Have anyone performed a blower door test on a new home that has a multi bi-fold door installed on an exterior wall? (As in NanaWall, Lanai or Sierra Pacific bi-folds). Is there any performance difference if the doors are configured in-swing or out-swing? I'm concerned with air leakage for a tight envelope. Thanks.
I have literally zero experience with this style of door, but it seems like the swing out style with depressurization would work well because you are pulling the path of the door against the resistance of the frame, where as the swing in look to have the tendency to pull in with depressurization. Good luck and keep us posted.
Thanks for the comment. I've talked to a dozen of raters and none has done a blower door test with these doors. I figured I would find someone here with all the Resnet & BPI members. I'll keep on trying...
Those are nice looking doors. If I were so fortunate as to have this problem, I would pre-fab a wall section to fit securely into the full opening. Lots of padding and secure and perhaps a built in location for a blower or two.
Yes they are nice doors... pretty expensive too, but the client wants them AND try to qualify for the highest level at NAHB Green and LEED for Homes, so naturally I'm concerned with air infiltration with a blower door test. Live-n-Learn, eh?
What is your real question (since you are getting two different sorts of answers...)?
If you are working with a architect, and looking at the probable rating for a house designed with these doors, it may help to surf their web sites. At least one is NFRC rated, which means they conform to NFRC infiltration standards. Time to track down a sales rep and ask for the rating documents.
If your question is, "how do I fit a blower door frame in this opening so I can test this house?" -- I can only say "Darned if I know! I'd use a different door!"
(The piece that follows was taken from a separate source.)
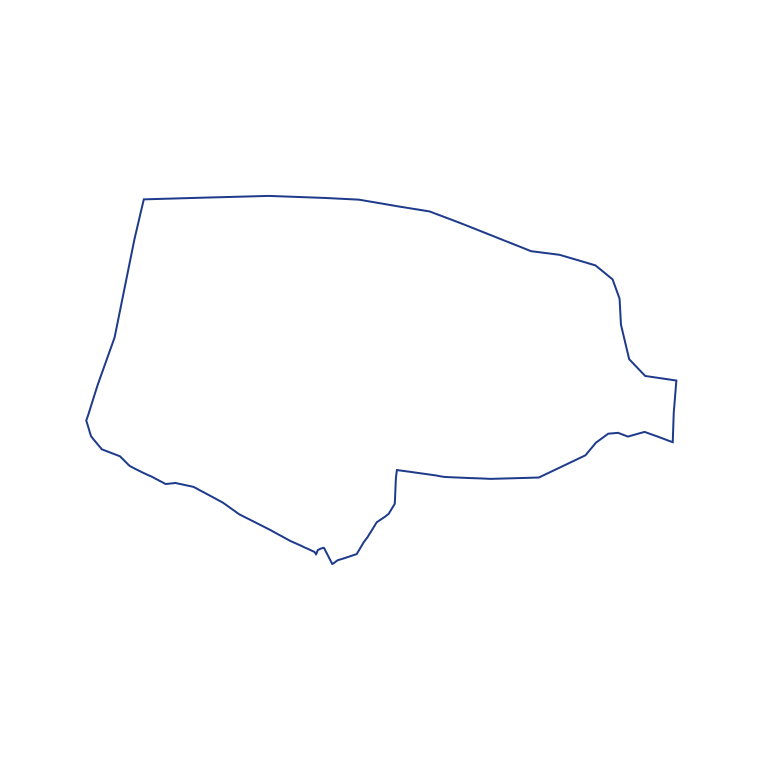 the district of Sharg Aj Jabal, Southern Darfur, Sudan, rotated 201°
{"feature_id": "16777658B39782725929705", "entity_name": "Sharg Aj Jabal", "entity_type": "district", "adm_level": 2, "iso_a3": "SDN", "parent_name": "Sudan", "parent_adm1": "Southern Darfur", "projection": "mercator", "projection_center": [24.504, 12.892], "detail": "fine", "context": "isolated", "style": "outline", "palette": "blue", "viewbox_px": 768, "rotation_deg": 201, "n_neighbors": 0, "source": "geoboundaries", "source_scale": "gbopen_adm2", "svg_char_len": 4832}
<svg xmlns="http://www.w3.org/2000/svg" viewBox="0 0 768 768"><g transform="rotate(201 384 384)"><path d="M648.9,243.2L648.6,242.8L647.4,241.3L647.2,241.1L646.6,240.3L643.0,235.7L640.6,232.5L639.8,231.6L639.7,231.4L639.1,230.7L638.7,230.2L638.1,229.8L637.1,229.3L636.7,229.0L634.8,227.9L626.3,223.2L624.9,222.4L624.4,222.1L624.1,221.9L623.9,221.9L623.5,221.9L623.0,221.9L622.5,221.9L622.2,221.9L621.1,221.9L619.4,221.9L617.8,221.9L616.9,221.9L614.1,221.9L608.7,221.9L606.0,221.9L605.2,221.9L604.9,221.9L604.6,221.9L604.3,221.8L604.2,221.7L603.9,221.6L603.0,221.2L602.6,221.0L600.5,220.1L600.2,220.0L599.6,219.7L597.2,218.6L595.8,218.0L593.7,217.0L593.2,216.9L592.5,216.5L592.1,216.4L591.6,216.3L589.8,216.1L588.4,215.9L587.4,215.8L586.8,215.7L584.6,215.5L584.3,215.5L583.5,215.4L581.9,215.3L581.4,215.2L580.7,215.2L580.4,215.1L579.7,215.0L579.3,215.0L578.7,214.9L578.4,214.9L577.3,214.8L576.7,214.8L576.3,214.7L574.9,214.7L574.4,214.6L572.9,214.5L570.3,214.4L569.5,214.3L568.9,214.3L568.2,214.3L567.8,214.2L567.6,214.2L567.2,214.2L566.3,214.1L566.2,214.1L565.5,214.0L565.3,214.0L564.9,213.9L564.2,213.8L563.9,213.8L563.4,213.7L563.2,213.7L562.7,213.6L562.4,213.6L562.2,213.6L561.8,213.5L561.2,213.5L560.2,213.4L559.3,213.2L557.0,213.0L555.5,212.8L552.5,212.4L552.1,212.4L550.3,213.2L550.1,213.3L548.4,214.2L547.9,214.5L544.8,216.0L543.8,216.6L543.1,216.9L542.4,217.0L541.7,217.1L540.9,217.2L540.2,217.3L537.9,217.7L535.8,218.0L534.0,218.3L531.9,218.6L531.3,218.7L528.2,219.2L525.6,219.6L525.1,219.7L524.9,219.7L523.6,219.5L523.4,219.5L522.6,219.4L522.1,219.4L521.6,219.3L518.1,218.8L517.6,218.8L516.3,218.6L511.9,218.1L510.8,217.9L509.8,217.8L507.5,217.5L498.0,216.3L496.7,216.1L494.8,215.9L494.1,215.8L492.9,215.6L492.1,215.5L491.8,215.5L491.6,215.4L489.5,214.9L486.7,214.2L485.1,213.7L484.2,213.5L479.0,212.2L477.5,211.8L475.3,211.2L474.1,210.9L473.8,210.8L473.6,210.8L472.8,210.6L472.6,210.5L472.0,210.4L471.7,210.4L471.1,210.3L470.7,210.3L470.4,210.3L469.8,210.2L469.4,210.2L469.2,210.2L468.6,210.1L468.3,210.1L468.1,210.0L467.9,210.0L467.0,209.9L466.6,209.9L466.4,209.9L466.0,209.8L464.9,209.7L459.6,209.2L444.0,207.6L443.0,207.5L437.3,206.9L431.7,206.1L428.1,205.6L426.2,205.4L416.7,204.1L416.2,204.0L413.2,203.8L411.2,203.7L403.5,203.3L400.3,203.0L396.0,202.8L394.7,202.7L388.7,202.3L388.1,201.9L387.5,201.5L386.4,200.7L386.3,200.9L386.3,201.2L386.3,201.5L386.3,202.3L386.3,202.7L386.3,203.6L386.3,203.8L386.3,204.2L386.3,204.6L386.3,204.8L386.3,205.2L385.9,205.7L385.6,206.0L385.3,206.3L385.1,206.5L384.9,206.8L384.7,207.0L384.0,207.7L383.6,208.0L383.2,208.3L383.0,208.5L382.6,208.8L382.2,209.0L381.9,209.3L381.5,209.5L381.3,209.4L381.2,209.3L380.6,208.9L380.0,208.4L379.8,208.2L379.6,208.0L379.3,207.7L378.5,207.0L377.9,206.4L377.5,206.1L376.8,205.5L376.0,204.8L375.2,204.1L374.7,203.6L373.8,202.8L373.5,202.5L373.1,202.2L372.7,201.8L372.5,201.6L372.2,201.3L371.3,200.6L370.8,200.1L369.8,199.2L369.7,199.1L369.1,198.6L368.6,198.1L368.3,197.9L368.2,197.7L367.9,197.5L367.5,197.6L367.3,198.0L366.9,198.5L366.6,198.9L366.4,199.2L366.1,199.6L366.0,199.8L365.4,200.9L364.9,201.7L363.9,203.1L362.1,204.4L361.8,204.7L361.7,204.7L361.6,204.8L360.9,205.3L359.8,206.2L358.8,207.0L358.3,207.4L356.6,208.8L355.0,210.1L354.6,210.4L354.3,210.7L351.5,213.0L350.3,214.0L349.5,214.6L348.5,215.5L348.4,216.1L348.3,216.8L348.1,218.0L348.0,218.5L347.5,221.5L347.1,223.7L346.3,228.5L346.2,229.1L345.3,232.3L345.2,232.6L344.4,235.4L343.9,238.4L343.8,238.9L343.4,240.7L342.5,245.4L342.3,246.6L342.1,247.6L341.8,249.5L341.2,252.4L340.6,253.2L338.8,255.8L337.6,257.5L336.6,258.9L336.1,259.6L335.4,260.6L335.2,261.0L334.9,261.5L333.2,264.3L333.0,265.1L332.8,266.2L332.7,266.8L332.6,267.1L332.5,267.8L331.9,271.2L331.7,272.4L331.5,273.0L331.5,273.4L331.3,274.1L331.2,275.2L331.0,276.0L331.1,276.3L331.4,277.1L331.6,277.9L331.8,278.3L332.1,279.4L334.0,285.0L335.3,288.9L337.9,296.6L338.9,299.7L339.3,300.9L341.0,307.9L341.1,308.3L328.0,311.4L305.1,316.7L303.0,317.2L298.4,318.0L295.1,318.7L294.9,318.8L293.9,319.0L286.7,321.4L270.6,326.8L259.3,330.7L254.8,332.2L254.3,332.4L253.8,332.5L250.3,333.7L216.9,347.6L205.9,352.2L170.4,389.6L169.8,391.1L169.7,391.7L166.6,400.7L166.2,401.8L165.7,403.5L165.4,404.4L165.1,405.3L164.9,405.6L164.7,405.8L164.3,406.4L160.7,412.0L159.1,414.5L157.5,417.0L157.1,417.6L156.8,418.0L147.9,422.3L137.5,422.3L124.2,432.2L123.6,432.6L123.0,432.7L122.6,432.7L122.2,432.7L121.9,432.7L121.7,432.7L121.3,432.7L120.9,432.7L109.6,433.0L107.7,433.0L94.8,433.1L93.6,433.2L103.1,460.7L112.3,492.0L143.0,485.1L164.0,495.0L184.1,524.4L194.6,548.0L208.1,563.6L229.1,570.5L266.5,567.5L294.3,560.7L369.9,561.6L403.4,561.4L433.9,555.0L473.5,547.1L505.3,536.7L559.0,518.3L619.0,493.4L674.4,470.3L672.8,458.4L668.8,429.3L652.2,331.0L651.0,281.2L650.6,274.0L649.0,248.2L648.9,243.2Z" fill="none" stroke="#1e3a8a" stroke-width="2"/></g></svg>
Thanks, Don. I'm the residential designer, and I have used these doors in the past, but w/o the blower door testing. I've asked 2 of the manufacturers and still waiting on their answer. I would like to hear form the Raters as well.
I have never tested one of these doors, but I would guess that if there is a thermal break or weatherseal between the leaves(which appears to be the case only with the rail and stile construction design in the aluminum door in the top picture), you will be ok at those locations. The top and bottom may not seal as well due to the need for clearances when operating the door-and the ends (right and left) of each leaf may show the highest leakage points.This may be reduced by building a rabbet across the top, and using a rabbeted threshold across the bottom. Both on the inactive side, of course, and that should be on the interior to reduce both air and water penetration. Clear that with the manufacturer to make sure that the cycle of the door is not obstructed.
Most door manufacturers have architectural details of the designs of their doors. Sometimes you can find them on their website, on a page for architects & designers, or professionals.
Thanks Bruce for the suggestions. I've looked at their websites but no information on BDT and leackage. However, no details show your sugestions, I'll wait a little longer on the manufacturers and see what they have to say.
It'd be nice if the manufacturers could give you some air-infiltration test data to use. There's a spot on the NFRC sticker for air leakage, but apparently very few manufacturers do the testing on their products.
I've tested some lift-and-slide doors, but not the folding units in your photos. I think that the need to maintain ease of operation is going to mean that air-tightness is not that great.
If you get any actual data from the manufacturers, please post it.
One of the problems we get with all manufacturer's data is that it's usually performed in control environments,,, and it would be nice to know how these doors do in real world. I've taken tours of a half a dozen window companies, but I have not seen any of these doors. I’ll post any information I get from any manufacturer or rater.
Yes, I and unless the door came with an integral frame, I don't see how they would be able to give a reliable result simply due to installation variables.
Here is the only reply I've had from any manufacturer:
A Regional Manager for Sierra Pacific Windows said: “We do not have the report yet, but here is the data from the test lab, for our bi-fold doors. This was forwarded to me by one of our engineers. As I thought (and was hoping) with a standard sill, you should be fine for a blower door test."
From their Testing facility : “The data sheets show a .20 cfm/ft2 for air infiltration (after adjusting the panels up), a 3.76 psf water and DP 25; overall rating would be a PG25.”